(Extracted records)

·····

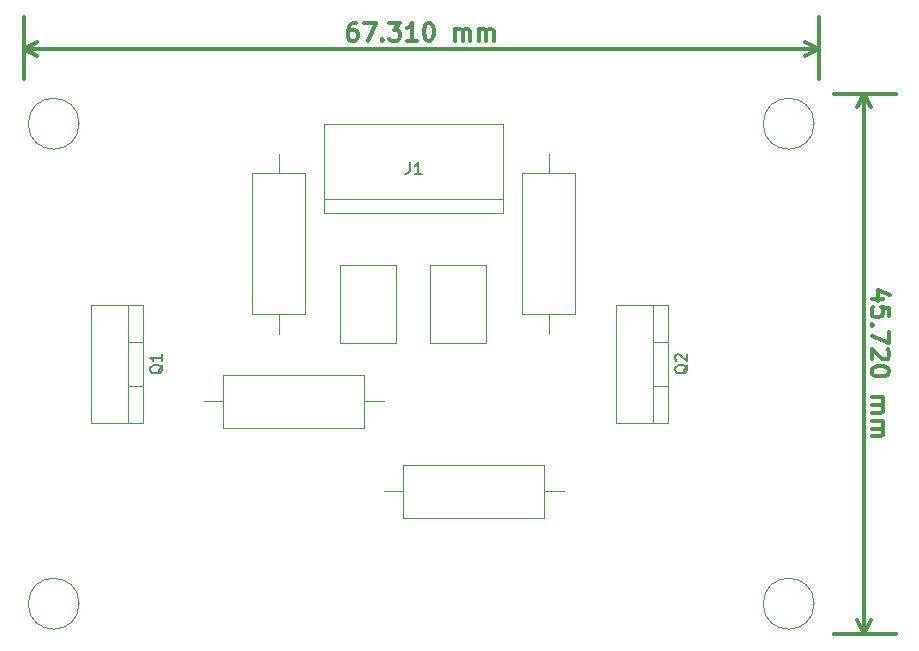
<source format=gbr>
G04 #@! TF.FileFunction,Other,Fab,Top*
%FSLAX46Y46*%
G04 Gerber Fmt 4.6, Leading zero omitted, Abs format (unit mm)*
G04 Created by KiCad (PCBNEW 4.0.7) date Tuesday, March 20, 2018 'PMt' 01:52:30 PM*
%MOMM*%
%LPD*%
G01*
G04 APERTURE LIST*
%ADD10C,0.100000*%
%ADD11C,0.300000*%
%ADD12C,0.150000*%
G04 APERTURE END LIST*
D10*
D11*
X185821429Y-107530001D02*
X184821429Y-107530001D01*
X186392857Y-107172858D02*
X185321429Y-106815715D01*
X185321429Y-107744287D01*
X186321429Y-109030001D02*
X186321429Y-108315715D01*
X185607143Y-108244286D01*
X185678571Y-108315715D01*
X185750000Y-108458572D01*
X185750000Y-108815715D01*
X185678571Y-108958572D01*
X185607143Y-109030001D01*
X185464286Y-109101429D01*
X185107143Y-109101429D01*
X184964286Y-109030001D01*
X184892857Y-108958572D01*
X184821429Y-108815715D01*
X184821429Y-108458572D01*
X184892857Y-108315715D01*
X184964286Y-108244286D01*
X184964286Y-109744286D02*
X184892857Y-109815714D01*
X184821429Y-109744286D01*
X184892857Y-109672857D01*
X184964286Y-109744286D01*
X184821429Y-109744286D01*
X186321429Y-110315715D02*
X186321429Y-111315715D01*
X184821429Y-110672858D01*
X186178571Y-111815714D02*
X186250000Y-111887143D01*
X186321429Y-112030000D01*
X186321429Y-112387143D01*
X186250000Y-112530000D01*
X186178571Y-112601429D01*
X186035714Y-112672857D01*
X185892857Y-112672857D01*
X185678571Y-112601429D01*
X184821429Y-111744286D01*
X184821429Y-112672857D01*
X186321429Y-113601428D02*
X186321429Y-113744285D01*
X186250000Y-113887142D01*
X186178571Y-113958571D01*
X186035714Y-114030000D01*
X185750000Y-114101428D01*
X185392857Y-114101428D01*
X185107143Y-114030000D01*
X184964286Y-113958571D01*
X184892857Y-113887142D01*
X184821429Y-113744285D01*
X184821429Y-113601428D01*
X184892857Y-113458571D01*
X184964286Y-113387142D01*
X185107143Y-113315714D01*
X185392857Y-113244285D01*
X185750000Y-113244285D01*
X186035714Y-113315714D01*
X186178571Y-113387142D01*
X186250000Y-113458571D01*
X186321429Y-113601428D01*
X184821429Y-115887142D02*
X185821429Y-115887142D01*
X185678571Y-115887142D02*
X185750000Y-115958570D01*
X185821429Y-116101428D01*
X185821429Y-116315713D01*
X185750000Y-116458570D01*
X185607143Y-116529999D01*
X184821429Y-116529999D01*
X185607143Y-116529999D02*
X185750000Y-116601428D01*
X185821429Y-116744285D01*
X185821429Y-116958570D01*
X185750000Y-117101428D01*
X185607143Y-117172856D01*
X184821429Y-117172856D01*
X184821429Y-117887142D02*
X185821429Y-117887142D01*
X185678571Y-117887142D02*
X185750000Y-117958570D01*
X185821429Y-118101428D01*
X185821429Y-118315713D01*
X185750000Y-118458570D01*
X185607143Y-118529999D01*
X184821429Y-118529999D01*
X185607143Y-118529999D02*
X185750000Y-118601428D01*
X185821429Y-118744285D01*
X185821429Y-118958570D01*
X185750000Y-119101428D01*
X185607143Y-119172856D01*
X184821429Y-119172856D01*
X184150000Y-90170000D02*
X184150000Y-135890000D01*
X181610000Y-90170000D02*
X186850000Y-90170000D01*
X181610000Y-135890000D02*
X186850000Y-135890000D01*
X184150000Y-135890000D02*
X183563579Y-134763496D01*
X184150000Y-135890000D02*
X184736421Y-134763496D01*
X184150000Y-90170000D02*
X183563579Y-91296504D01*
X184150000Y-90170000D02*
X184736421Y-91296504D01*
X141185001Y-84188571D02*
X140899287Y-84188571D01*
X140756430Y-84260000D01*
X140685001Y-84331429D01*
X140542144Y-84545714D01*
X140470715Y-84831429D01*
X140470715Y-85402857D01*
X140542144Y-85545714D01*
X140613572Y-85617143D01*
X140756430Y-85688571D01*
X141042144Y-85688571D01*
X141185001Y-85617143D01*
X141256430Y-85545714D01*
X141327858Y-85402857D01*
X141327858Y-85045714D01*
X141256430Y-84902857D01*
X141185001Y-84831429D01*
X141042144Y-84760000D01*
X140756430Y-84760000D01*
X140613572Y-84831429D01*
X140542144Y-84902857D01*
X140470715Y-85045714D01*
X141827858Y-84188571D02*
X142827858Y-84188571D01*
X142185001Y-85688571D01*
X143399286Y-85545714D02*
X143470714Y-85617143D01*
X143399286Y-85688571D01*
X143327857Y-85617143D01*
X143399286Y-85545714D01*
X143399286Y-85688571D01*
X143970715Y-84188571D02*
X144899286Y-84188571D01*
X144399286Y-84760000D01*
X144613572Y-84760000D01*
X144756429Y-84831429D01*
X144827858Y-84902857D01*
X144899286Y-85045714D01*
X144899286Y-85402857D01*
X144827858Y-85545714D01*
X144756429Y-85617143D01*
X144613572Y-85688571D01*
X144185000Y-85688571D01*
X144042143Y-85617143D01*
X143970715Y-85545714D01*
X146327857Y-85688571D02*
X145470714Y-85688571D01*
X145899286Y-85688571D02*
X145899286Y-84188571D01*
X145756429Y-84402857D01*
X145613571Y-84545714D01*
X145470714Y-84617143D01*
X147256428Y-84188571D02*
X147399285Y-84188571D01*
X147542142Y-84260000D01*
X147613571Y-84331429D01*
X147685000Y-84474286D01*
X147756428Y-84760000D01*
X147756428Y-85117143D01*
X147685000Y-85402857D01*
X147613571Y-85545714D01*
X147542142Y-85617143D01*
X147399285Y-85688571D01*
X147256428Y-85688571D01*
X147113571Y-85617143D01*
X147042142Y-85545714D01*
X146970714Y-85402857D01*
X146899285Y-85117143D01*
X146899285Y-84760000D01*
X146970714Y-84474286D01*
X147042142Y-84331429D01*
X147113571Y-84260000D01*
X147256428Y-84188571D01*
X149542142Y-85688571D02*
X149542142Y-84688571D01*
X149542142Y-84831429D02*
X149613570Y-84760000D01*
X149756428Y-84688571D01*
X149970713Y-84688571D01*
X150113570Y-84760000D01*
X150184999Y-84902857D01*
X150184999Y-85688571D01*
X150184999Y-84902857D02*
X150256428Y-84760000D01*
X150399285Y-84688571D01*
X150613570Y-84688571D01*
X150756428Y-84760000D01*
X150827856Y-84902857D01*
X150827856Y-85688571D01*
X151542142Y-85688571D02*
X151542142Y-84688571D01*
X151542142Y-84831429D02*
X151613570Y-84760000D01*
X151756428Y-84688571D01*
X151970713Y-84688571D01*
X152113570Y-84760000D01*
X152184999Y-84902857D01*
X152184999Y-85688571D01*
X152184999Y-84902857D02*
X152256428Y-84760000D01*
X152399285Y-84688571D01*
X152613570Y-84688571D01*
X152756428Y-84760000D01*
X152827856Y-84902857D01*
X152827856Y-85688571D01*
X113030000Y-86360000D02*
X180340000Y-86360000D01*
X113030000Y-88900000D02*
X113030000Y-83660000D01*
X180340000Y-88900000D02*
X180340000Y-83660000D01*
X180340000Y-86360000D02*
X179213496Y-86946421D01*
X180340000Y-86360000D02*
X179213496Y-85773579D01*
X113030000Y-86360000D02*
X114156504Y-86946421D01*
X113030000Y-86360000D02*
X114156504Y-85773579D01*
D10*
X147450000Y-111250000D02*
X147450000Y-104650000D01*
X147450000Y-104650000D02*
X152150000Y-104650000D01*
X152150000Y-104650000D02*
X152150000Y-111250000D01*
X152150000Y-111250000D02*
X147450000Y-111250000D01*
X138500000Y-99070000D02*
X153600000Y-99070000D01*
X138500000Y-92770000D02*
X153600000Y-92770000D01*
X153600000Y-92770000D02*
X153600000Y-100270000D01*
X153600000Y-100270000D02*
X138500000Y-100270000D01*
X138500000Y-100270000D02*
X138500000Y-92770000D01*
X123150000Y-108030000D02*
X118750000Y-108030000D01*
X118750000Y-108030000D02*
X118750000Y-118030000D01*
X118750000Y-118030000D02*
X123150000Y-118030000D01*
X123150000Y-118030000D02*
X123150000Y-108030000D01*
X121880000Y-108030000D02*
X121880000Y-118030000D01*
X123150000Y-111180000D02*
X121880000Y-111180000D01*
X123150000Y-114880000D02*
X121880000Y-114880000D01*
X167600000Y-108030000D02*
X163200000Y-108030000D01*
X163200000Y-108030000D02*
X163200000Y-118030000D01*
X163200000Y-118030000D02*
X167600000Y-118030000D01*
X167600000Y-118030000D02*
X167600000Y-108030000D01*
X166330000Y-108030000D02*
X166330000Y-118030000D01*
X167600000Y-111180000D02*
X166330000Y-111180000D01*
X167600000Y-114880000D02*
X166330000Y-114880000D01*
X132370000Y-108820000D02*
X136870000Y-108820000D01*
X136870000Y-108820000D02*
X136870000Y-96920000D01*
X136870000Y-96920000D02*
X132370000Y-96920000D01*
X132370000Y-96920000D02*
X132370000Y-108820000D01*
X134620000Y-110490000D02*
X134620000Y-108820000D01*
X134620000Y-95250000D02*
X134620000Y-96920000D01*
X129940000Y-113955000D02*
X129940000Y-118455000D01*
X129940000Y-118455000D02*
X141840000Y-118455000D01*
X141840000Y-118455000D02*
X141840000Y-113955000D01*
X141840000Y-113955000D02*
X129940000Y-113955000D01*
X128270000Y-116205000D02*
X129940000Y-116205000D01*
X143510000Y-116205000D02*
X141840000Y-116205000D01*
X159730000Y-96920000D02*
X155230000Y-96920000D01*
X155230000Y-96920000D02*
X155230000Y-108820000D01*
X155230000Y-108820000D02*
X159730000Y-108820000D01*
X159730000Y-108820000D02*
X159730000Y-96920000D01*
X157480000Y-95250000D02*
X157480000Y-96920000D01*
X157480000Y-110490000D02*
X157480000Y-108820000D01*
X157080000Y-126075000D02*
X157080000Y-121575000D01*
X157080000Y-121575000D02*
X145180000Y-121575000D01*
X145180000Y-121575000D02*
X145180000Y-126075000D01*
X145180000Y-126075000D02*
X157080000Y-126075000D01*
X158750000Y-123825000D02*
X157080000Y-123825000D01*
X143510000Y-123825000D02*
X145180000Y-123825000D01*
X139830000Y-111250000D02*
X139830000Y-104650000D01*
X139830000Y-104650000D02*
X144530000Y-104650000D01*
X144530000Y-104650000D02*
X144530000Y-111250000D01*
X144530000Y-111250000D02*
X139830000Y-111250000D01*
X179954066Y-92710000D02*
G75*
G03X179954066Y-92710000I-2154066J0D01*
G01*
X117724066Y-92710000D02*
G75*
G03X117724066Y-92710000I-2154066J0D01*
G01*
X179954066Y-133350000D02*
G75*
G03X179954066Y-133350000I-2154066J0D01*
G01*
X117724066Y-133350000D02*
G75*
G03X117724066Y-133350000I-2154066J0D01*
G01*
D12*
X145716667Y-95972381D02*
X145716667Y-96686667D01*
X145669047Y-96829524D01*
X145573809Y-96924762D01*
X145430952Y-96972381D01*
X145335714Y-96972381D01*
X146716667Y-96972381D02*
X146145238Y-96972381D01*
X146430952Y-96972381D02*
X146430952Y-95972381D01*
X146335714Y-96115238D01*
X146240476Y-96210476D01*
X146145238Y-96258095D01*
X124817619Y-113125238D02*
X124770000Y-113220476D01*
X124674762Y-113315714D01*
X124531905Y-113458571D01*
X124484286Y-113553810D01*
X124484286Y-113649048D01*
X124722381Y-113601429D02*
X124674762Y-113696667D01*
X124579524Y-113791905D01*
X124389048Y-113839524D01*
X124055714Y-113839524D01*
X123865238Y-113791905D01*
X123770000Y-113696667D01*
X123722381Y-113601429D01*
X123722381Y-113410952D01*
X123770000Y-113315714D01*
X123865238Y-113220476D01*
X124055714Y-113172857D01*
X124389048Y-113172857D01*
X124579524Y-113220476D01*
X124674762Y-113315714D01*
X124722381Y-113410952D01*
X124722381Y-113601429D01*
X124722381Y-112220476D02*
X124722381Y-112791905D01*
X124722381Y-112506191D02*
X123722381Y-112506191D01*
X123865238Y-112601429D01*
X123960476Y-112696667D01*
X124008095Y-112791905D01*
X169267619Y-113125238D02*
X169220000Y-113220476D01*
X169124762Y-113315714D01*
X168981905Y-113458571D01*
X168934286Y-113553810D01*
X168934286Y-113649048D01*
X169172381Y-113601429D02*
X169124762Y-113696667D01*
X169029524Y-113791905D01*
X168839048Y-113839524D01*
X168505714Y-113839524D01*
X168315238Y-113791905D01*
X168220000Y-113696667D01*
X168172381Y-113601429D01*
X168172381Y-113410952D01*
X168220000Y-113315714D01*
X168315238Y-113220476D01*
X168505714Y-113172857D01*
X168839048Y-113172857D01*
X169029524Y-113220476D01*
X169124762Y-113315714D01*
X169172381Y-113410952D01*
X169172381Y-113601429D01*
X168267619Y-112791905D02*
X168220000Y-112744286D01*
X168172381Y-112649048D01*
X168172381Y-112410952D01*
X168220000Y-112315714D01*
X168267619Y-112268095D01*
X168362857Y-112220476D01*
X168458095Y-112220476D01*
X168600952Y-112268095D01*
X169172381Y-112839524D01*
X169172381Y-112220476D01*
M02*

</source>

·····

(TASK TO CARRY OUT)
Out of the records, collect only those lines that contain the string "format".

(ANSWER SECTION)
<source format=gbr>
G04 Gerber Fmt 4.6, Leading zero omitted, Abs format (unit mm)*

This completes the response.